La vie soviétique souffrait d’un manque certain de biens de consommation, en raison de la nécessaire accumulation de capital dans l’industrie lourde, qui elle seule pouvait permettre un travail au meilleur rendement et donc justement une base matérielle d’existence pour les consommateurs.

Toutefois, la vie culturelle soviétique a immédiatement pris son envol, ne cessant de progresser et d’atteindre des stades plus élevés, amenant la naissance d’une société nouvelle, naissance qui a été le socle sur lequel s’est brisé le trotskysme, qui pensait au début des années 1930 l’URSS s’effondrerait.

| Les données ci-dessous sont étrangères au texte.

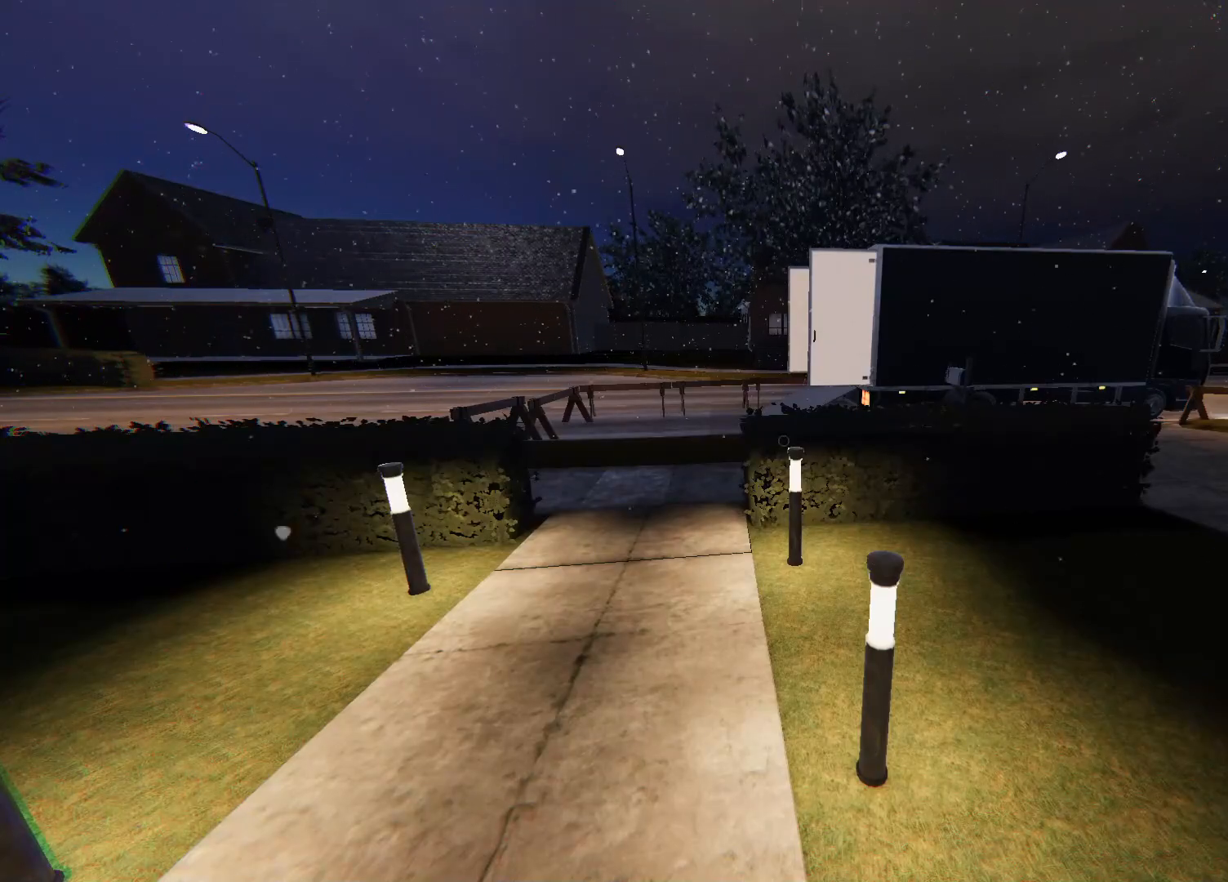
{"buttons": [], "left_stick": "up", "right_stick": "left", "events": [[283, "left_stick", "up"], [417, "right_stick", "left"]]}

Suivant les propos alors très connus de Staline, « la vie est devenue meilleure, camarades ; la vie est devenue plus joyeuse. »

La société soviétique était ainsi produite par les masses, à leur propre service ; tous les aspects de la vie en témoignaient. L’un des aspects les plus frappants se produisit dans le domaine littéraire, où la Russie était de très haut niveau, comme avec Tolstoï et Pouchkine. L’écrivain Maxime Gorki participa de plein pied à la formation d’une littérature propre à la société soviétique, d’une littérature en tant que reflet de la réalité et de ses transformations.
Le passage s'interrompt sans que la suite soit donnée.